Significa ter uma base de clientes maior que a concorrência.

O que despoleta esta “guerra” entre as empresas?

Aceder ao mercado. Quanto maior for o número de clientes, maiores serão os lucros. A Google e a Microsoft são corporações como as outras: competem pelo domínio do mercado.

Qual o impacto desta disputa no segmento informático? E no económico?

No segmento informático há um impacto esperado. Quanto mais a Google reforçar a sua base instalada, mais o conceito de software aberto e livre, práticas de cooperação e definições (standards) abertas serão reforçadas. Quanto mais a Microsoft reforçar a sua base instalada, mais se reforçam os conceitos de software proprietário, práticas monopolistas e definições fechadas a imporem-se ao tecido dos programadores, a chamada factura-Microsoft.

No económico, não tenho a certeza que haja um impacto diferenciado. Talvez a Google penda mais para alguma distribuição e a Microsoft surja como a avarenta, mas em termos de impacto no mercado não vejo grande diferença.

Qual a sua perspectiva enquanto utilizador?

Sou utilizador de produtos e serviços da Google. Estou satisfeito com a empresa, de uma forma geral. Como parceiro, nem tanto. A Google está a ter um efeito pernicioso no mercado de publicidade, cujo futuro é incerto. Decidi deixar de ser cliente da Microsoft há 3 anos e foi das mais sensatas decisões que tomei, relativamente à minha relação com a informática. Não uso nenhum produto deles e vivo feliz com a ausência dos problemas associados e com a poupança dos custos indirectos (anti-vírus, etc).

Como acha que os utilizadores vão reagir a estas mudanças, uma vez que no mercado informático, continuamos a ser animais de hábitos?

Há dois tipos de mudança. Por um lado, cada vez mais gente livre do paradigma Microsoft, cuja época já lá vai. Por outro, as pessoas descobrem, ao falar umas com as outras, que afinal há alternativas. Os próprios meios de comunicação genéricos atrevem-se já a desafiar a lógica do press-release e a noticiar as alternativas e os concorrentes de forma séria, em vez de os pintarem como eles surgem aos olhos da Microsoft: malditos, piratas, duvidosos. Ou, na melhor das hipóteses, como figuras circenses.

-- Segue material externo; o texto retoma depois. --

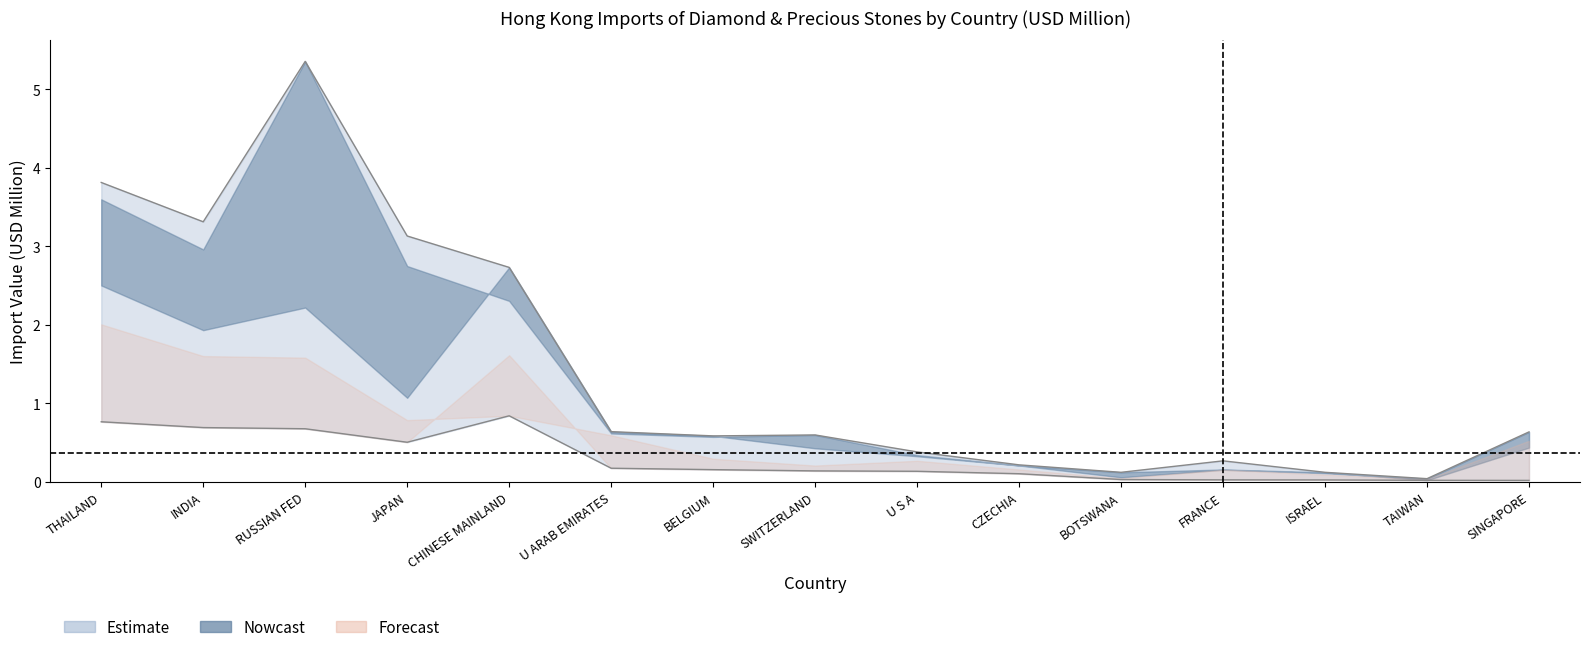

What is the label of the 5th point from the left?

CHINESE MAINLAND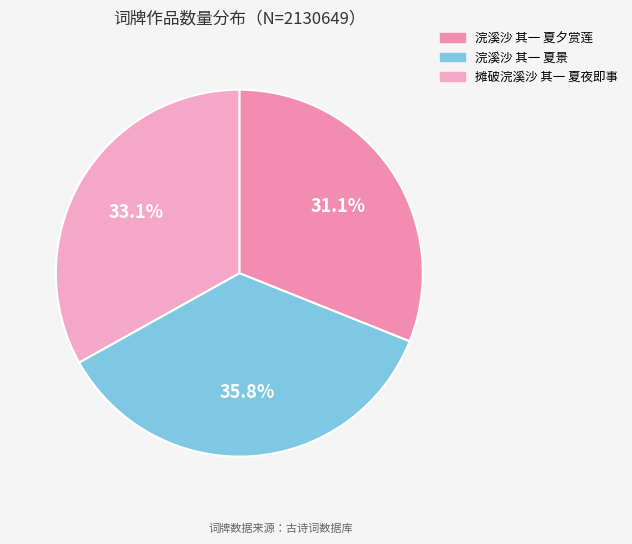

To the nearest percent, what is the combined percentage of 摊破浣溪沙 其一 夏夜即事 and 浣溪沙 其一 夏夕赏莲?

64%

Resta ver a que velocidade se darão as mudanças. Importa-me mais a mudança de paradigma — computação distribuída, aplicações ubíquas — que a mudança de logotipos das empresas dominantes.

Uma vez que a Google apenas apresentou no blog a intenção de trabalhar num sistema operativo, pensa que poderá haver um adiamento do projecto ou até mesmo uma desistência?

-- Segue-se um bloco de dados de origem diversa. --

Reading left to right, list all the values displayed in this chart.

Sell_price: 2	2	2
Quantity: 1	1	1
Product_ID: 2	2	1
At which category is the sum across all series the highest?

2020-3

Não creio que desistam. Estão há anos a trabalhar nele, indirectamente. Agora, a data final de saída de um produto unificado, o sistema operativo, pode ser adiada em função dos interesses da empresa.

Acha que o Office 2010 e as medidas a ele aplicadas (ser grátis) poderão influenciar os utilizadores?

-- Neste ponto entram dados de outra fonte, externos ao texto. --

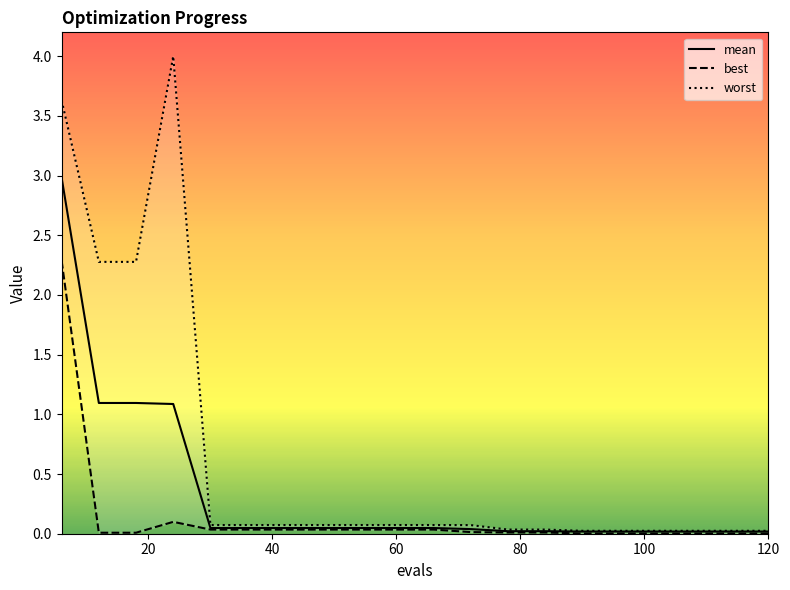

What is the highest value of the mean series?

3.0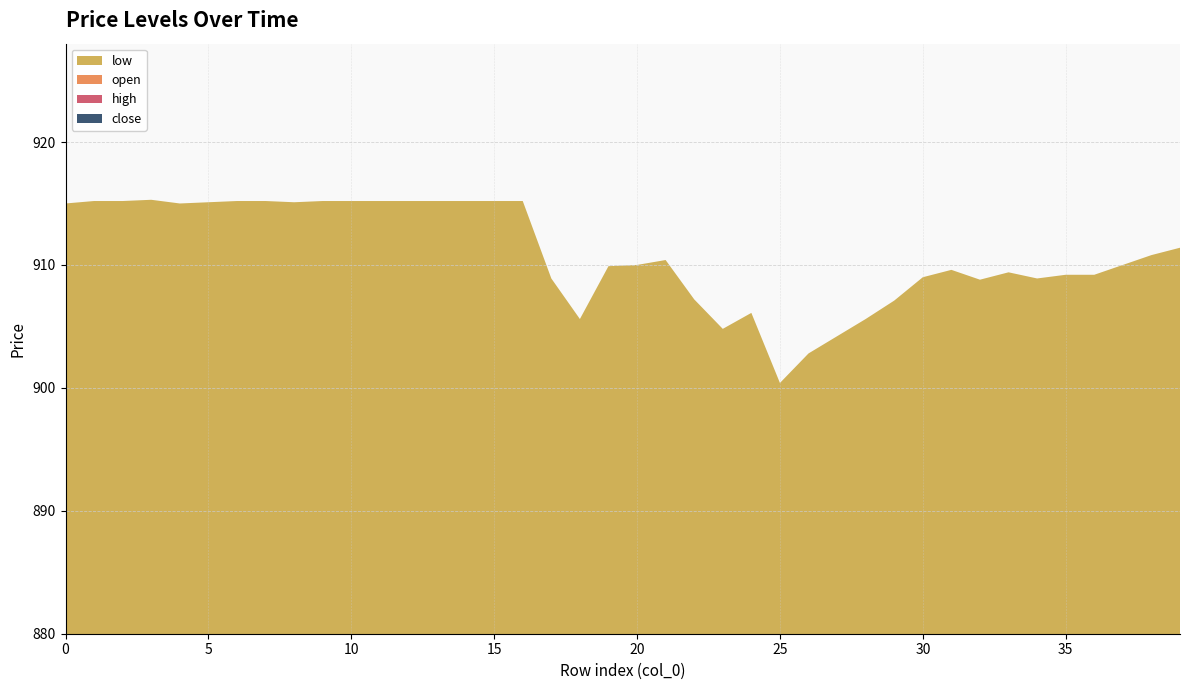

Reading left to right, what are all the values shown in this chart?

close: 228.8	228.8	228.8	228.9	228.8	228.8	228.8	228.8	228.8	228.8	228.8	228.8	228.8	228.8	228.8	228.8	228.8	226.3	226.4	227.5	227.5	227.6	226.0	226.0	226.9	224.1	225.7	226.1	226.5	227.3	227.2	227.4	227.2	227.2	227.2	227.3	227.4	227.5	227.8	227.8
high: 228.8	228.8	228.8	228.9	228.8	228.9	228.8	228.8	228.8	228.8	228.8	228.8	228.8	228.8	228.8	228.8	228.8	228.8	226.4	227.6	227.5	227.6	227.6	226.4	226.9	226.2	225.7	226.1	226.5	227.3	227.3	227.4	227.2	227.5	227.3	227.5	227.4	227.5	227.8	228.0
open: 228.7	228.8	228.8	228.8	228.7	228.7	228.8	228.8	228.8	228.8	228.8	228.8	228.8	228.8	228.8	228.8	228.8	228.8	226.4	227.4	227.5	227.6	227.6	226.4	226.3	226.0	225.7	226.0	226.3	226.3	227.3	227.4	227.2	227.5	227.2	227.2	227.2	227.5	227.6	227.8
low: 228.7	228.8	228.8	228.7	228.7	228.7	228.8	228.8	228.7	228.8	228.8	228.8	228.8	228.8	228.8	228.8	228.8	225.0	226.4	227.4	227.5	227.6	226.0	226.0	226.0	224.1	225.7	226.0	226.3	226.2	227.2	227.4	227.2	227.2	227.2	227.2	227.2	227.5	227.6	227.8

Inevitavelmente, amortecem a queda. Estamos a falar de 1 base de clientes específica, as empresas, habituadas a incluir contratos e licenças nos seus orçamentos.

Pensa que o Windows 7 abafará um lançamento do Google Chrome OS?

Não imagino que possa abafar. O peso da novidade, da coqueluche fará essa balança pender para o lado da Google. Não conheço o Windows 7 para me pronunciar, mas temo que seja um novo flop, como foi o Vista. E estou curioso para ver como reage a Microsoft a um eventual segundo flop no mercado dos sistemas operativos, onde perde quota devagar, mas inexoravelmente.